Big data is helping researchers to not only track COVID-19, but also predict with increasing accuracy geographical areas where the disease is spreading and receding.
The Tuesday APHA 2021 session “GIS, Big Data and COVID-19” offered a glimpse under the hood of how researchers are gathering, consolidating and presenting the data. Monitoring the spread and control of COVID-19 offers opportunities for data comparisons that predict infection and mortality trends, a potential boon to public health.
Peter Zimmerman, a professor of population and quantitative health sciences in the School of Medicine at Case Western Reserve University, helped design COVID-19Predict. The online dashboard provides concise sets of data that anticipate trends, including week-in-advance predictions at county, state and national levels. It also offers real-time data.
During his presentation, Zimmerman showed dashboard pages revealing that infections are trending downward in Maryland, indicated by a pencil-thin green bar, and upward in Montana, indicated by a thick red bar. A bar’s length reflects the magnitude of change over 14 days. Trends and changes on a monthly scale are reflected, as well.
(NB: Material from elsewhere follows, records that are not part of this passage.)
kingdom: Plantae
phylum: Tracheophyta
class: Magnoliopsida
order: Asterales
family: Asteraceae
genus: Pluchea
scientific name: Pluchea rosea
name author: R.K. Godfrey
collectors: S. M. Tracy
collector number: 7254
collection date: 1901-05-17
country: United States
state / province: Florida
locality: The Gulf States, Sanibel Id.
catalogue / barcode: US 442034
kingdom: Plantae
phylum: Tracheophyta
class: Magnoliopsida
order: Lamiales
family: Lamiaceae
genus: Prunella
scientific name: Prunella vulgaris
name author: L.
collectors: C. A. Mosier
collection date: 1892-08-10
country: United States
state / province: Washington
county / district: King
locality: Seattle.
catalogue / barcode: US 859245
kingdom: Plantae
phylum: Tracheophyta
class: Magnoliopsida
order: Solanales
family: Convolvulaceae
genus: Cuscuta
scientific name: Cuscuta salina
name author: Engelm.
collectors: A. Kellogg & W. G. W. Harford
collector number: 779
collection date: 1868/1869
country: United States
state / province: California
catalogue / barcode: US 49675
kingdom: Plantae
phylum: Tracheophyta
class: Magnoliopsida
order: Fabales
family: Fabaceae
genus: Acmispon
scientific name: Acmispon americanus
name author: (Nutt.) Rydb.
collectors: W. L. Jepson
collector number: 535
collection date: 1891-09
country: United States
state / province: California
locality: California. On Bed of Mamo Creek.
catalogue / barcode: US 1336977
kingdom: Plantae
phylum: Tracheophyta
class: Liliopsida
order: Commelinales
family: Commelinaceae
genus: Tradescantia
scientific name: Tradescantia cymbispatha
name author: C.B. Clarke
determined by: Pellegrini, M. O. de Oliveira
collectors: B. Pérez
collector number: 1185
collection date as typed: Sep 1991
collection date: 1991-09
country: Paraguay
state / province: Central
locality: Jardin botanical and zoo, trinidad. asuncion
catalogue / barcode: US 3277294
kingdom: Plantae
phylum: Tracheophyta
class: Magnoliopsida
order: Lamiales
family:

New and improved technology, such as GIS, which stands for geographic information system, is fueling the big data renaissance. GIS can manage, analyze and map a variety of data.
Big data is also being used to extract mental health indicators through social media feeds. Danny Valdez, an assistant professor at the School of Public Health at Indiana University-Bloomington, talked about a research paper he co-authored that applied big data to Twitter and COVIDcast, an online archive of COVID-19 data maintained by Carnegie Mellon University.
Valdez wanted to explore if there was a relationship in 2020 between mood and COVID-19 infection rates. He looked at 20 metropolitan areas particularly hard hit by the disease. Highly diverse cities endured higher infection rates, which he said indicated that people of color were disproportionately infected.
Evidence also suggests some societal events disproportionately harmed mental well-being in diverse cities. When George Floyd was murdered on May 25, 2020, social media showed a jump in despondent posts. Most posts originated from populations in the most diverse U.S. cities.
“The big push is to combine big data with mental, physical harm,” Valdez said. That information then has the potential to inform effective interventions.